# what is the differnce??????



## sangha (Dec 29, 2012)

what is the diffrence between

high flyers -

tiplers-

tumblers-

rollers-


----------



## dragoons.izzy (Sep 26, 2012)

*High flyers*- the name basically says it. The pigeons fly at high altitudes and are barely visible 
*Tipplers*- have very good stamina and are used for very long races
*Tumblers*- these birds tumble when they when to lose altitude 
*Rollers*- these birds are similar to tumblers but they roll to lose altitude


----------



## meldrew (Jun 10, 2009)

*High Flyers* will fly very high and appear as specks in the sky.
*Tipplers* will also fly high and are bred to stay above loft for extended periods in a kit. (small group).
*Tumblers *will tumble over a few times when flying or in some cases from the ground. Many breeds of tumblers no longer tumble at all.
*Rollers* perform a roll backwards, and should look like a spinning ball when rolling properly.


----------



## NZ Pigeon (Nov 12, 2011)

Agree with Meldrew, dragoons.izzy - Tipplers can home from 100 miles which is incredibly short in racing terms, They are NOT race birds.

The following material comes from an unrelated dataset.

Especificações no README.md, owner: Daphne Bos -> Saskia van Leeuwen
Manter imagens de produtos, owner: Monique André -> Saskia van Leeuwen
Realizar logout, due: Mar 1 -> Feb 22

Parlor rollers literally roll along the ground and do not fly.

Some high flying breeds fly as a kit ( group ) some fly solo.
Tipplers do fly high but are bred for endurance and teh ability to rake or butterfly which is where they ride the wind currents loosing altitude slowly and saving energy, they go up and down, On a good day they can catch up drafts and gain altitude while using little or no energy.


----------



## kingdizon (Jan 14, 2013)

high flyers - Meant for the highest altitude. Serbian high flyers go as far up as 1500meters in the sky.

tipplers- Meant for endurance flight,not distance.Flying results of up to 22 hours (non-stop) have been reported

tumblers- Meant for a backflip in the air,usually led by a drop with wings up in the air.

rollers- Meant for multiple backflips in the air,unlike the tumblers,rollers commit rapid somersaults that can descend them up to 40 feet down. Parlor rollers however are a flightless breed that roll on the ground, with some reported to have rolled up to 100 feet.


----------